La géothermie de surface est-elle une technologie mature en France ?
Oui, elle l'est, mais les techniques de géothermie de surface avec stockage d'énergie comme l'ATES [échanges thermiques sur nappes aquifères, NDLR] et le BTES [échanges par conduction thermique du sol sec grâce à des puits de forage, NDLR] ne le sont pas du tout. Or, couplées avec des solutions de chaud-froid type PAC, elles sont six fois plus efficaces pour un bâtiment.
En quoi a-t-on progressé ?
Les pompes à chaleur sont désormais des équipements industriels disponibles dans une large gamme de puissances, et ce secteur connaît un essor considérable. En revanche, la France n'a pas encore atteint un stade industriel pour les technologies ATES et BTES, qui restent absentes du marché national. Ce retard s'explique en partie par les premières installations de sondes réalisées par des entreprises de forage ou de fondation, dont les défauts de calculs ont entraîné des rendements thermiques non conformes à ce qui avait été anticipé.
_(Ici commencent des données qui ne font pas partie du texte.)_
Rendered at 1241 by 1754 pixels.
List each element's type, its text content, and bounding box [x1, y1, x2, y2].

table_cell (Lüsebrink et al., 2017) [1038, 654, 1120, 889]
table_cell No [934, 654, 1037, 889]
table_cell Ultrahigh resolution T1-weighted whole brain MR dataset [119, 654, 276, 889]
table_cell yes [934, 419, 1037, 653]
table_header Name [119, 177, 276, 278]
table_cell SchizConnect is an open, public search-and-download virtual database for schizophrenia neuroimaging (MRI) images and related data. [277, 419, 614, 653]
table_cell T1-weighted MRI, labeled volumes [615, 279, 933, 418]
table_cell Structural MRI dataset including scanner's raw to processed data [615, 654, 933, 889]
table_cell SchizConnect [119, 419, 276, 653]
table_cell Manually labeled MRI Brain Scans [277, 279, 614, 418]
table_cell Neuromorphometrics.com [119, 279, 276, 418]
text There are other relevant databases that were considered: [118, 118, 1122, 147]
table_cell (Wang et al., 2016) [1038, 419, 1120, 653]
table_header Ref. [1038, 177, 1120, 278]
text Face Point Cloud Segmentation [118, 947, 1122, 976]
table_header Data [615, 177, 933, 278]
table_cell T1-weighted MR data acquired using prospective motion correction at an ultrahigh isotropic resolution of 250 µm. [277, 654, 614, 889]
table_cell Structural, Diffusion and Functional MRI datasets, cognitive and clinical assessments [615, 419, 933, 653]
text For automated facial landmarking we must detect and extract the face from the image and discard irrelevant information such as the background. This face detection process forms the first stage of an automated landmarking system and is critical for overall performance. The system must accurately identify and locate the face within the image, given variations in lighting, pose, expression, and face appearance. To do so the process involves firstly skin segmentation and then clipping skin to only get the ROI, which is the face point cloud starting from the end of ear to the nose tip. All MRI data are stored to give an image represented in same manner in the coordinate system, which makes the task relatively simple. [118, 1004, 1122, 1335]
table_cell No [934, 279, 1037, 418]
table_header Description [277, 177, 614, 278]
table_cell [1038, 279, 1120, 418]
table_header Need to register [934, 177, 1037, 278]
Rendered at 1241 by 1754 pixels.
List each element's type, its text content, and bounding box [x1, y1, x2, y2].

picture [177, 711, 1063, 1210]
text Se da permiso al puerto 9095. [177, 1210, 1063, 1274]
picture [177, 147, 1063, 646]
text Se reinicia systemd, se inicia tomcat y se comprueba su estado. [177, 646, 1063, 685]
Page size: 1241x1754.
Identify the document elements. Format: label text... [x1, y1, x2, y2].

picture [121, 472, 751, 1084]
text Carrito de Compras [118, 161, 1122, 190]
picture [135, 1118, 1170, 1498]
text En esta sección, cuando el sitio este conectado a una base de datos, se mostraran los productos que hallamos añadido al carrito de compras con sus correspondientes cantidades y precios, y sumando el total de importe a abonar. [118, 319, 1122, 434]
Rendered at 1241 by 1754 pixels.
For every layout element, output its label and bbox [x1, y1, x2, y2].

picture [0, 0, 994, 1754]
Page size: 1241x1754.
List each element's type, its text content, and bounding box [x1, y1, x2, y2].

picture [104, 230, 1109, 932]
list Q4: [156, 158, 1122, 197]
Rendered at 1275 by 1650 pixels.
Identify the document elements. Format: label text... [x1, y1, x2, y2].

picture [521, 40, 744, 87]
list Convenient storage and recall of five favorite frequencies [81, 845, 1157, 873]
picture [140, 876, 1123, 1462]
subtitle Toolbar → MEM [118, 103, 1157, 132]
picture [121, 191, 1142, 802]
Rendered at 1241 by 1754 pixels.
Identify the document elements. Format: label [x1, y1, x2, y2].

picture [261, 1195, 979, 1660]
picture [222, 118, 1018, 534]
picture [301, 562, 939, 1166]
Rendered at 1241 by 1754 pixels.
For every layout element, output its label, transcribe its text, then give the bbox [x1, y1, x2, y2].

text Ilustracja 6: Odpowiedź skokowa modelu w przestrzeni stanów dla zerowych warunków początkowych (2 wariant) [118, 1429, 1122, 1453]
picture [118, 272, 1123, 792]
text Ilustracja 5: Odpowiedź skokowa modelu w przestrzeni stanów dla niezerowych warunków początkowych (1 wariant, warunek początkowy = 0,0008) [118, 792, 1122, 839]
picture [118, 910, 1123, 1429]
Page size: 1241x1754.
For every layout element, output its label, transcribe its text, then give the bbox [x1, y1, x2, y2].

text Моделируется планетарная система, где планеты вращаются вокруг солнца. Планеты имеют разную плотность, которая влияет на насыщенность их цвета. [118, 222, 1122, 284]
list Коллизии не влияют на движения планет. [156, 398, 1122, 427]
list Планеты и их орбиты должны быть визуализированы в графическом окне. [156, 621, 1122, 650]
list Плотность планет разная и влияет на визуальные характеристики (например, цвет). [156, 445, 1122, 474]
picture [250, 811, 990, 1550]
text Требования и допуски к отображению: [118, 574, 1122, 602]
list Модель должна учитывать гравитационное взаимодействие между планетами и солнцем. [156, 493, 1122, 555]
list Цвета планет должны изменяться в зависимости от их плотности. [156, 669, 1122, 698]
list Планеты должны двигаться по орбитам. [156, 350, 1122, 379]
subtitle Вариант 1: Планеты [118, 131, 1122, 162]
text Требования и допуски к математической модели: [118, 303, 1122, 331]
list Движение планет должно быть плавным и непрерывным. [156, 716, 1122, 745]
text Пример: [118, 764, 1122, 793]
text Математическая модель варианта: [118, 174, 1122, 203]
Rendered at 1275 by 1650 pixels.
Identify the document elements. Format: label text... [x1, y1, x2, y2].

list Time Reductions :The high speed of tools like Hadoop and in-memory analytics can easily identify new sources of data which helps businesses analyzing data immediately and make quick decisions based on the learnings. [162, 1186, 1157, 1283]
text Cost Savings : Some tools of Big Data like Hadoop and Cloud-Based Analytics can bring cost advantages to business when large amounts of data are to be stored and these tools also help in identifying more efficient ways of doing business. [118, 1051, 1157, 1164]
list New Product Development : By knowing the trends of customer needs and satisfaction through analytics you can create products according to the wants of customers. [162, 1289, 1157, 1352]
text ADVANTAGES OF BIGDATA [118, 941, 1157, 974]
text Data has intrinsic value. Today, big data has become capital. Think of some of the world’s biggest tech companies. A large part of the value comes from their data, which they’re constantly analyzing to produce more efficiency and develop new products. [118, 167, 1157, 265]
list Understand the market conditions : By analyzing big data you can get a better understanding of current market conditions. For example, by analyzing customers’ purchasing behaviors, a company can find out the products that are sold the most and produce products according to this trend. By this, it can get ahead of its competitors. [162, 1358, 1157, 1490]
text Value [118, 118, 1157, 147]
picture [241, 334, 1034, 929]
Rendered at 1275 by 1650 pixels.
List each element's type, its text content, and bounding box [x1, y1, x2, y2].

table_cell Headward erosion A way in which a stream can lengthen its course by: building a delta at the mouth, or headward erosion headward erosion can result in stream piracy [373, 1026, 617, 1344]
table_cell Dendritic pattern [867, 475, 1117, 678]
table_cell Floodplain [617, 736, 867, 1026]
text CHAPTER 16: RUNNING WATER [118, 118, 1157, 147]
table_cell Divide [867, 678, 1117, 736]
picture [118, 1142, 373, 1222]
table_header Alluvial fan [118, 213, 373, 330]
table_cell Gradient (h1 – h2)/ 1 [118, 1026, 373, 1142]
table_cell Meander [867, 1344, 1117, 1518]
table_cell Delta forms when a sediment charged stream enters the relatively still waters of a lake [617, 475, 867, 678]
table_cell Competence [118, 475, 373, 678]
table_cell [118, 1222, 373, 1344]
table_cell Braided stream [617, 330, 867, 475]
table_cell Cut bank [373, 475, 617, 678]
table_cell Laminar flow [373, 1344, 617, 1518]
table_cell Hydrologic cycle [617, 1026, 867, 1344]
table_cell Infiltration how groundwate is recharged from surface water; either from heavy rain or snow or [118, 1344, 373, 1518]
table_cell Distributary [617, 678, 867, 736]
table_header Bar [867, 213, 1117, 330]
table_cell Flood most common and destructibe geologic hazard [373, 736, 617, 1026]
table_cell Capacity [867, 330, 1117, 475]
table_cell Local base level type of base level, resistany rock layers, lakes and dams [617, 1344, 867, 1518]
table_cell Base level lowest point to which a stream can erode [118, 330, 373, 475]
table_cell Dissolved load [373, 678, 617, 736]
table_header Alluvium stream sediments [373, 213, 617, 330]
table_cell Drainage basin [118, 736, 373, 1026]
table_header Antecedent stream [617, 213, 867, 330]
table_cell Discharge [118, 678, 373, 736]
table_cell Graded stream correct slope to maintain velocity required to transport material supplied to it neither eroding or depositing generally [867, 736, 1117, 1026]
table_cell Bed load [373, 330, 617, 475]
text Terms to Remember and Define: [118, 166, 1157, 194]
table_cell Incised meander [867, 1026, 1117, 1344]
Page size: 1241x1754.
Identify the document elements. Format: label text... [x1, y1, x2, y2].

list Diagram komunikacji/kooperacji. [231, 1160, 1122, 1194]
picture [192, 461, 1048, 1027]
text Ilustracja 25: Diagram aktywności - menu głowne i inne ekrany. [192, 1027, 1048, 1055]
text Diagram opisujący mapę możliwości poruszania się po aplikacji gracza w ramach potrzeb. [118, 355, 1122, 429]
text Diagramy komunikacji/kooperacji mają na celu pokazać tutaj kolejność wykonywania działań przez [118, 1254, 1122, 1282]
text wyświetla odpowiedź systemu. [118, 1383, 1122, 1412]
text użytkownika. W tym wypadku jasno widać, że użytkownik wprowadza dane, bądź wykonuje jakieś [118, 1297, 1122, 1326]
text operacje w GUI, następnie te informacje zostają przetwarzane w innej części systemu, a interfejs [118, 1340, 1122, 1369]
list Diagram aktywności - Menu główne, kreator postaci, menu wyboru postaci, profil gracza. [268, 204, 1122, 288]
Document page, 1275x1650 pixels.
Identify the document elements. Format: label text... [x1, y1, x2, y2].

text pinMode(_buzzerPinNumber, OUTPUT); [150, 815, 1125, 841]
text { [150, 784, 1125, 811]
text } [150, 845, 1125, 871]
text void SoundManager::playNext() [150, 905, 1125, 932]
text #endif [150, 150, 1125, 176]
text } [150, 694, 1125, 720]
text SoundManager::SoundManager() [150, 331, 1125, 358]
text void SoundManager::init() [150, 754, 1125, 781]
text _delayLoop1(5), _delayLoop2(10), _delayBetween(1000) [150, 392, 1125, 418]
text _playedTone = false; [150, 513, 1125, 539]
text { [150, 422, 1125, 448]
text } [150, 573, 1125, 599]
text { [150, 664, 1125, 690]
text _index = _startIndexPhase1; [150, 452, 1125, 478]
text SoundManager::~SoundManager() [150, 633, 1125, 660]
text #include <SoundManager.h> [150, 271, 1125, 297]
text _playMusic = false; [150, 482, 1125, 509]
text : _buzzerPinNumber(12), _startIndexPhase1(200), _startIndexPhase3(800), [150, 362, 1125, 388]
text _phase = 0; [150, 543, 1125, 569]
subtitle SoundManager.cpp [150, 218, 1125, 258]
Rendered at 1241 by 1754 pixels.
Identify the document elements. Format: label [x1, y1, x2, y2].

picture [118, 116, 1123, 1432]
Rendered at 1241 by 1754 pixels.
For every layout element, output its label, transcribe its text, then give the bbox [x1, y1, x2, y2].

Pourquoi le potentiel français n'est-il pas suffisamment exploité, selon vous ?
Chez Equans, nous estimons que la France possède un potentiel de géothermie considérable qui peut être exploité économiquement dans la plupart des zones dont le sous-sol n'est pas trop dur. L'ATES est a priori utilisable en stockage intersaison pour 50 à 60 % de la population française.
Le BTES, qui est la seconde meilleure solution, est utilisable en complément sur 10 à 20 % de plus. Mais aujourd'hui, pour beaucoup de décideurs, il est plus simple de privilégier une chaudière à gaz ou un échangeur air/air, que de faire de la géothermie. Le gain énergétique n'entre pas dans l'équation car le critère prépondérant demeure le coût de construction.
La réglementation est-elle adaptée ?
Dès qu'un projet dépasse une certaine puissance, le code minier s'applique, obligeant à obtenir une autorisation de forage auprès de l'administration (lire p. 22) . Nous avons demandé que ce seuil passe de 0,5 à 3 MW. Dans le même ordre d'idées, la législation sur l'eau encadre les prélèvements et la pollution. Pourtant, un système ATES ne devrait pas être considéré comme un « prélèvement » car l'eau est immédiatement réinjectée dans le sol sans perte, ni surpression, ni contamination. De même, l'impact sur la nature du sol est minime car les variations de température, de plus ou moins 5 degrés environ et isolées, limitent toute perturbation du milieu naturel.
Est-ce que la filière a les compétences et les effectifs suffisants pour se développer ?
Dans la chaîne de valeur, il y a d'abord la filière du calcul du puits géothermique. Là, il existe quelques entreprises qualifiées. Ensuite, vient celle du forage, qui compte nombre d'entreprises compétentes. Puis la filière de la conception des puits : en France, une dizaine d'entreprises ont les capacités requises. Enfin il y a l'exploitation et la maintenance. Chez Equans, nous maîtrisons toute la chaîne à l'exception du forage que nous sous-traitons.
Aujourd'hui, pour que le marché de la géothermie se développe de manière fiable, il est nécessaire d'avoir une certification des entreprises par le CSTB ou un organisme équivalent, afin de garantir que les normes de tuyauterie, de qualité, de raccordement, de dispositifs de protection sont respectées.
La géothermie de surface a-t-elle besoin d'un soutien public ?
Il faut maximiser l'usage de la géothermie par rapport aux autres solutions parce que sinon, on continue de réchauffer l'atmosphère. L'Etat a soutenu la promotion des pompes à chaleur air (air/eau ou air/air) et accordé en réalité des aides pour la climatisation, une solution énergivore.
Nous proposons que les promoteurs immobiliers soient tenus de considérer d'abord un système d'ATES pour le chauffage et le refroidissement des bâtiments, et, s'il n'est pas envisageable, de BTES, et enfin seulement, si la géothermie n'est pas possible, une PAC air-air, ou une chaudière à gaz et un échangeur. En clair, nous proposons que la géothermie devienne la solution par défaut, et non celle de dernier recours.